C’est cette même thématique du traumatisme que l’on retrouve dans le film « Tsu » de Pramote Sengsorn, un jeune cinéaste thaï prometteur de 27 ans. Le film est presque un seul plan-séquence qui suit le lent claudiquement d’un enfant blessé sur la plage. Celui dont on ne voit pas le visage découpe les drapeaux verts plantés dans le sable pour les remplacer. La blessure est ouverte, aussi piquante qu’une jambe blessée trempée dans l’eau de mer. « Le département des Relations publiques du gouvernement dit que tout est redevenu normal, que les touristes peuvent revenir.

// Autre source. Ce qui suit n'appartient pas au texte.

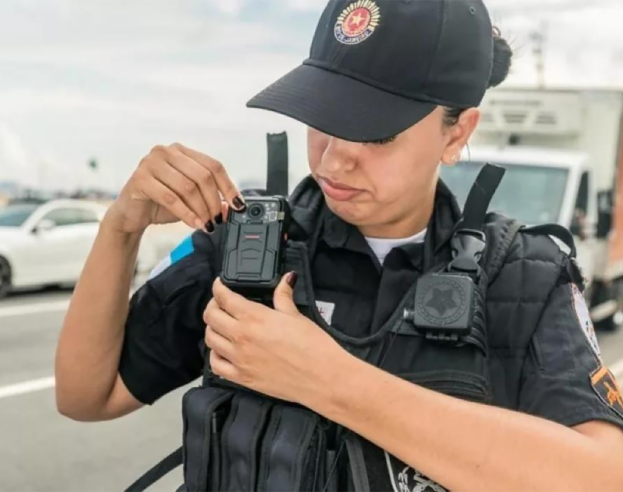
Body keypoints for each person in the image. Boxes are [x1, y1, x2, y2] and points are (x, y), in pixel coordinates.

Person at [55, 0, 623, 490]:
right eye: (322, 116)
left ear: (457, 131)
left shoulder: (524, 274)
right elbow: (88, 395)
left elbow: (602, 475)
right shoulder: (250, 242)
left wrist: (328, 380)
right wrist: (120, 230)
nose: (334, 158)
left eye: (376, 132)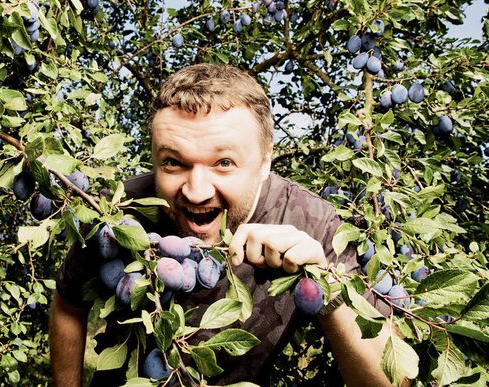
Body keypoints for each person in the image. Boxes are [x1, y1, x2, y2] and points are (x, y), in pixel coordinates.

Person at [50, 63, 395, 386]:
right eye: (173, 163)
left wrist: (326, 291)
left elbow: (391, 381)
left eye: (224, 162)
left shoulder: (310, 223)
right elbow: (68, 304)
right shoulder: (120, 213)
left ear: (264, 160)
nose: (196, 192)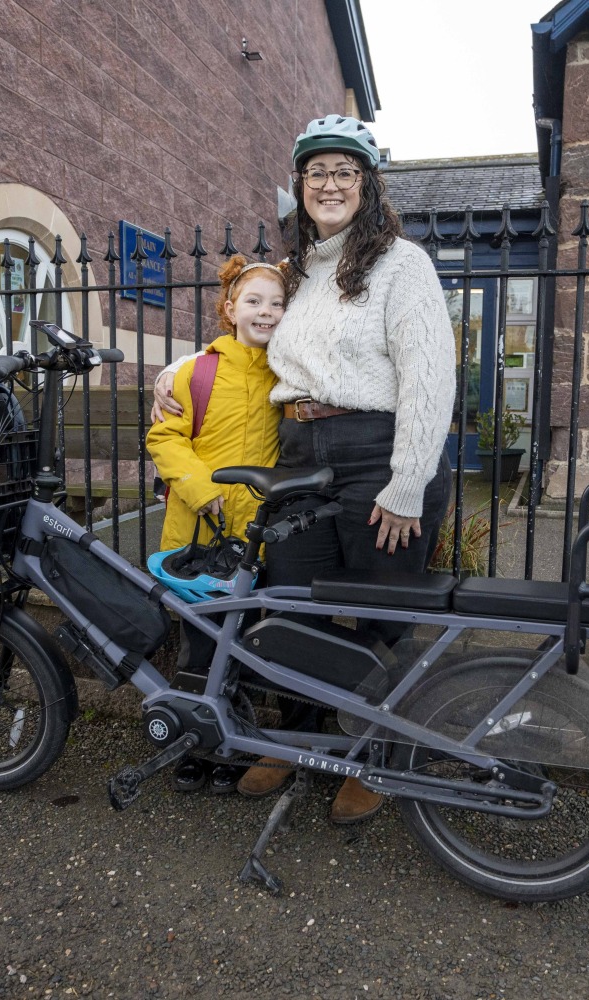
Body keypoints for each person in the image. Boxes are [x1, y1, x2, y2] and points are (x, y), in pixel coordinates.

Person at [153, 114, 455, 823]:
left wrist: (407, 483)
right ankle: (293, 741)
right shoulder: (295, 274)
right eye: (316, 172)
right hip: (298, 455)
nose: (329, 184)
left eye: (344, 172)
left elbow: (429, 376)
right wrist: (177, 367)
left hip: (376, 456)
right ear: (299, 185)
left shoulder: (400, 264)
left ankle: (377, 756)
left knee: (384, 616)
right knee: (289, 604)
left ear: (367, 184)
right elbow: (246, 338)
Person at [146, 255, 286, 794]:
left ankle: (236, 743)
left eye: (277, 303)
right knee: (199, 646)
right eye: (253, 301)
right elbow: (164, 437)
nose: (265, 311)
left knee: (248, 646)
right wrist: (201, 490)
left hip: (255, 544)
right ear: (230, 309)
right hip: (199, 538)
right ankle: (192, 746)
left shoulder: (287, 372)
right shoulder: (196, 371)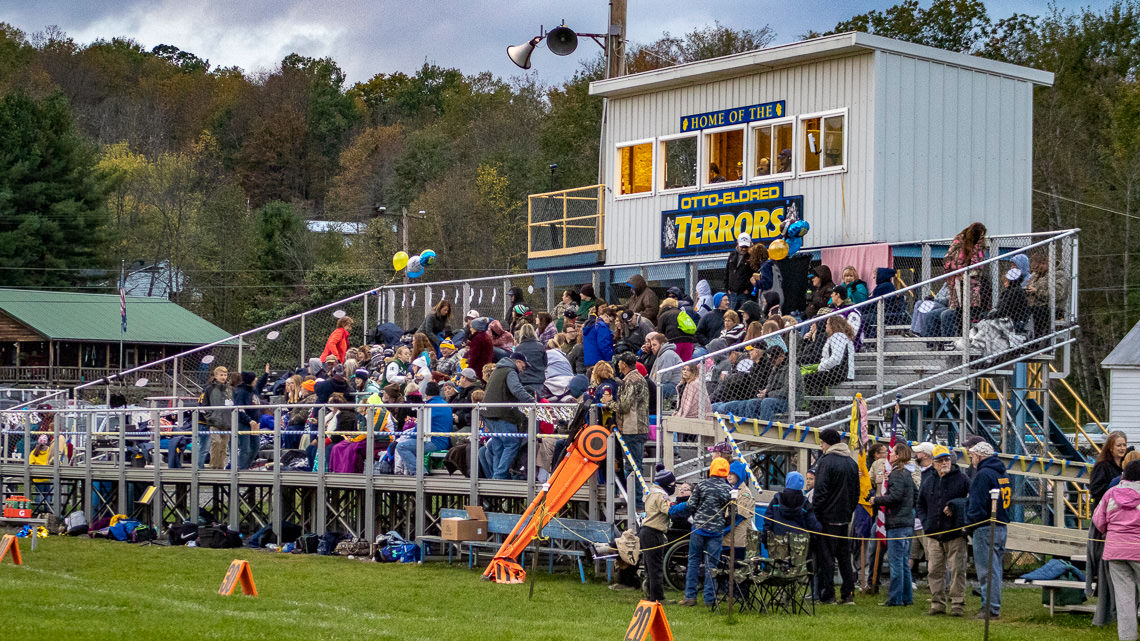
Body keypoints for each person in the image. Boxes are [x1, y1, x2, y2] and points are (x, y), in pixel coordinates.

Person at [919, 445, 970, 616]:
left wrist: (956, 505)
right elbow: (920, 504)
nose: (944, 463)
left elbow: (971, 501)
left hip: (955, 533)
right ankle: (937, 604)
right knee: (934, 571)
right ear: (933, 463)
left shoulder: (962, 479)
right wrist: (926, 523)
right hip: (933, 534)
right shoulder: (928, 481)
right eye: (940, 460)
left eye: (947, 459)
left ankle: (957, 604)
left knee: (957, 570)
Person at [675, 457, 732, 607]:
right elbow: (732, 513)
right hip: (716, 532)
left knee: (693, 562)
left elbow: (691, 505)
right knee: (711, 566)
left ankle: (690, 597)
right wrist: (721, 522)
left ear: (711, 470)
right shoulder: (728, 490)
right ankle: (709, 599)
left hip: (699, 528)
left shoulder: (702, 485)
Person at [1093, 460, 1140, 641]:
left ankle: (1127, 637)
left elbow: (1098, 520)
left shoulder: (1111, 494)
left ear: (1124, 475)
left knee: (1124, 598)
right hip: (1137, 550)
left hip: (1115, 551)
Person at [812, 427, 860, 605]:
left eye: (822, 442)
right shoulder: (851, 462)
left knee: (827, 559)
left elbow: (821, 491)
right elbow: (856, 492)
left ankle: (828, 594)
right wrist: (849, 510)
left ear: (828, 443)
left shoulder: (826, 462)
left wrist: (815, 513)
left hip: (827, 517)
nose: (821, 446)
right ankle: (848, 594)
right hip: (845, 517)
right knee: (845, 558)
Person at [965, 441, 1010, 619]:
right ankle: (993, 605)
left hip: (985, 527)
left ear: (979, 456)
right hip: (1001, 526)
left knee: (987, 570)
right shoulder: (1002, 473)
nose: (971, 460)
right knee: (996, 568)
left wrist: (970, 523)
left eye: (972, 456)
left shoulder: (983, 475)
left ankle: (990, 608)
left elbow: (976, 503)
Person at [872, 443, 917, 607]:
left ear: (897, 456)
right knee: (904, 561)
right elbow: (915, 494)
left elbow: (895, 497)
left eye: (892, 453)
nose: (889, 455)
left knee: (896, 561)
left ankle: (895, 598)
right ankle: (907, 597)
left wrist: (876, 500)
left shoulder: (897, 474)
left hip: (897, 523)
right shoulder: (907, 474)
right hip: (907, 522)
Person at [481, 353, 535, 479]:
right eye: (524, 365)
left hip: (488, 413)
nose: (523, 369)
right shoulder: (510, 371)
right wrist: (532, 402)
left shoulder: (497, 371)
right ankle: (500, 476)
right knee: (511, 443)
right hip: (501, 414)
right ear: (517, 362)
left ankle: (497, 475)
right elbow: (516, 389)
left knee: (498, 445)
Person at [613, 352, 650, 500]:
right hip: (639, 427)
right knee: (635, 465)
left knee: (633, 466)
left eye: (619, 362)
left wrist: (609, 401)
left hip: (632, 428)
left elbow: (624, 406)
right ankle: (636, 499)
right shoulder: (639, 378)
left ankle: (636, 501)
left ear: (623, 364)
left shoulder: (631, 381)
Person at [395, 382, 451, 474]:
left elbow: (419, 428)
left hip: (433, 442)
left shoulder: (428, 407)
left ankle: (419, 472)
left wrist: (410, 438)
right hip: (445, 441)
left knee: (401, 446)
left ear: (426, 394)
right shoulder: (446, 405)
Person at [641, 465, 675, 603]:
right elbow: (668, 510)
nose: (674, 486)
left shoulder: (651, 492)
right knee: (656, 567)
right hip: (654, 532)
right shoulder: (662, 495)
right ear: (666, 483)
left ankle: (650, 595)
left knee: (649, 567)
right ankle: (658, 598)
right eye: (672, 483)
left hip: (645, 531)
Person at [763, 471, 821, 541]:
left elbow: (768, 523)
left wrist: (766, 541)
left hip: (778, 545)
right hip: (799, 546)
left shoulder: (776, 501)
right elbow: (814, 526)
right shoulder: (805, 503)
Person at [724, 460, 756, 561]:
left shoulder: (745, 493)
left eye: (732, 474)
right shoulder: (729, 489)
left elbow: (740, 516)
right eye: (728, 473)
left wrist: (724, 530)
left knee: (736, 567)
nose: (729, 476)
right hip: (726, 539)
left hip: (737, 539)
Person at [230, 371, 261, 470]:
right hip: (244, 423)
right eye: (255, 378)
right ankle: (242, 468)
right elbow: (239, 409)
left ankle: (246, 465)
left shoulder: (253, 390)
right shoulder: (241, 392)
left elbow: (261, 384)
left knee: (255, 447)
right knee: (245, 448)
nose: (256, 380)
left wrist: (266, 374)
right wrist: (249, 420)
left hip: (255, 423)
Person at [513, 323, 547, 394]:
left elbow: (515, 365)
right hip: (538, 380)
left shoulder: (518, 348)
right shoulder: (541, 346)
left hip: (524, 381)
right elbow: (545, 363)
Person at [647, 332, 681, 403]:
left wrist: (652, 387)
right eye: (652, 345)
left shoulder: (667, 354)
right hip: (667, 385)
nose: (652, 347)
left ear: (662, 344)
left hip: (675, 386)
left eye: (654, 345)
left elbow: (665, 376)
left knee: (653, 391)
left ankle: (652, 411)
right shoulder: (661, 355)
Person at [726, 233, 754, 310]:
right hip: (732, 293)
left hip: (744, 294)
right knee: (732, 314)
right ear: (738, 244)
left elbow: (754, 274)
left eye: (746, 247)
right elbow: (727, 272)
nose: (744, 249)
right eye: (742, 247)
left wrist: (748, 289)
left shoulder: (751, 257)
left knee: (745, 313)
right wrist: (727, 288)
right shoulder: (732, 256)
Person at [466, 317, 494, 381]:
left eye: (471, 327)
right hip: (485, 366)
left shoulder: (477, 339)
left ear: (475, 328)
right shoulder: (486, 336)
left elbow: (474, 356)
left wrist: (469, 369)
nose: (470, 329)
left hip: (478, 370)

Mais à l’intérieur, ce n’est pas vrai. Les enfants ne parlent pas, ils ne s’amusent pas », dit Pramote. L’un des films les plus émouvants est peut être « Le sourire de la cinquième nuit » de Sonthaya Subyen qui fait défiler des messages de reconnaissances envoyés par des étrangers sur des images de nature mortes ou vivantes de la région de Phang-Nga. « Je suis stupéfait que vous ne perdez jamais le sourire. Nous avons énormément à apprendre de vous », dit l’un d’eux. « Gardez le sourire ».
C’est peut être la clé du film « Fesses et tétons », un documentaire drôlatique de Santi Taepanich, sur le tournage de vidéos de karaoké sur fond de plages paradisiaques en carton-pâte. A priori, on voit mal le rapport avec le tsunami, mais c’est sans doute une réponse typiquement thaïe face à la tragédie. Le « sanouk » (l’amusement) survit et permet de survivre, et c’est pour cette même raison que rires et pleurs s’entremêlent lors des funérailles en Thaïlande. Il n’y a pas, ici, d’air de circonstances.